SQLite Forum

Main Topic and Non Main Topics (Was: Topic and subtopic)
Login

Main Topic and Non Main Topics (Was: Topic and subtopic)

(1.1) By Cecil (CecilWesterhof) on 2020-07-03 21:41:16 edited from 1.0 [link] [source]

I made a mess of it. :'-(
I explained it better in the post with id 10.

I want to use a table to define topics and subtopics.
In the records I will use a (NOT NULL) field topicID that points to the correct main topic.
I want to use a link table to link the subtopics to a record.
But it should not be possible to link the topic as a subtopic.
Can this be done in an elegant way?

When I have in topic table:
1 Work
2 Familie
3 Friend
4 Hobbies

When a record with id 17 has as topicID 1 then in the link table the following would be acceptable:
17 2
17 4

But what should not be acceptable is:
17 1

How can this best be done?

(2) By Larry Brasfield (LarryBrasfield) on 2020-07-03 15:28:10 in reply to 1.0 [link] [source]

I think before getting to a detailed solution, it would be good to know: Can a subtopic ever have subtopics? (Or is this a two-level hierarchy, forever?)

(3.1) By Keith Medcalf (kmedcalf) on 2020-07-03 15:41:31 edited from 3.0 in reply to 1.0 [link] [source]

You are putting the horse behind the buggy.

Ignoring the link table, how do you know which row in the topic table is a topic and which a subtopic and which subtopic is a subtopic of which parent topic?

You need the order Horse, Whip, Buggy. Nothing will work if you do not have your parts in the right order (that is, having the buggy in the front, followed by the whip and then the horse will not result in much of use, nor will putting the whip behind the buggy even if the horse is out front be of much use, because whipping the buggy will not make the horse go faster).

You need to deal with your topic/subtopic first, before you can even bother considering linkages to topic/subtopic. In other words you need to write the book before worrying about what the biographie that someone will use to refer to it will look like.

(4) By Larry Brasfield (LarryBrasfield) on 2020-07-03 15:58:03 in reply to 1.0 [source]

I think Keith and I are making closely related points. It really behooves software (or most other) designers to consider function carefully before going to implementation.

You probably want to create a directed, acyclic graph (aka "DAG"), with nodes represented in a single table with constraints or procedure to avoid cycles and a convention for absence of a predecessor.

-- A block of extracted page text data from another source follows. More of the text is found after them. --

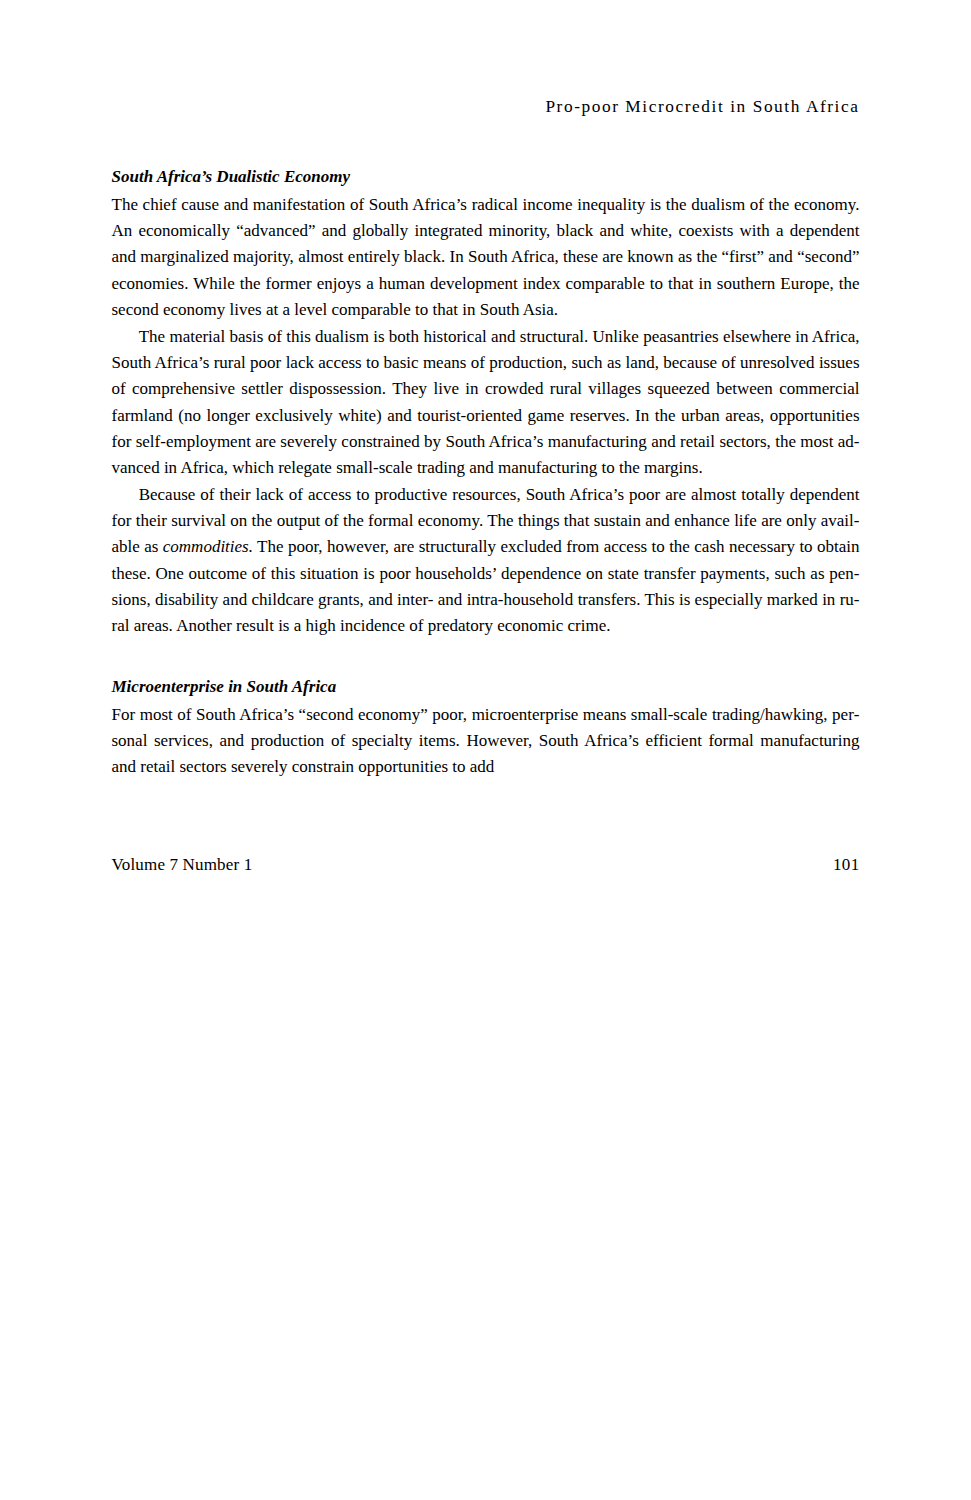Pro-poor Microcredit in South Africa
South Africa’s Dualistic Economy
The chief cause and manifestation of South Africa’s radical income inequality is the dualism of the economy. An economically “advanced” and globally integrated minority, black and white, coexists with a dependent and marginalized majority, almost entirely black. In South Africa, these are known as the “first” and “second” economies. While the former enjoys a human development index comparable to that in southern Europe, the second economy lives at a level comparable to that in South Asia.
The material basis of this dualism is both historical and structural. Unlike peasantries elsewhere in Africa, South Africa’s rural poor lack access to basic means of production, such as land, because of unresolved issues of comprehensive settler dispossession. They live in crowded rural villages squeezed between commercial farmland (no longer exclusively white) and tourist-oriented game reserves. In the urban areas, opportunities for self-employment are severely constrained by South Africa’s manufacturing and retail sectors, the most advanced in Africa, which relegate small-scale trading and manufacturing to the margins.
Because of their lack of access to productive resources, South Africa’s poor are almost totally dependent for their survival on the output of the formal economy. The things that sustain and enhance life are only available as commodities. The poor, however, are structurally excluded from access to the cash necessary to obtain these. One outcome of this situation is poor households’ dependence on state transfer payments, such as pensions, disability and childcare grants, and inter- and intra-household transfers. This is especially marked in rural areas. Another result is a high incidence of predatory economic crime.
Microenterprise in South Africa
For most of South Africa’s “second economy” poor, microenterprise means small-scale trading/hawking, personal services, and production of specialty items. However, South Africa’s efficient formal manufacturing and retail sectors severely constrain opportunities to add
Volume 7 Number 1 101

This is a common problem for which I am sure you can find many solutions, including database schemas.

Off-topic side-note on horse-transport:

From my observation of horses, and from many interesting family tales of their behavior and personalities, I know that if a horse wanted to get the buggy somewhere and had a place to push on it, there would be no need for a whip and the buggy would move toward that same place.

(5) By Richard Damon (RichardDamon) on 2020-07-03 16:23:56 in reply to 1.0 [link] [source]

Not having good names makes it harder to talk about such things, so let me define a few things.

A table Topic, with a Primary Key of topicID.

A second table Record, with a Primary Key of recordID, another field topicID which has (at least effectively) a Foreign Key constraint to Topic.topicID

A third table Link which has fields recordID and topicID, which are (effectively) Foreign Keys to the above table.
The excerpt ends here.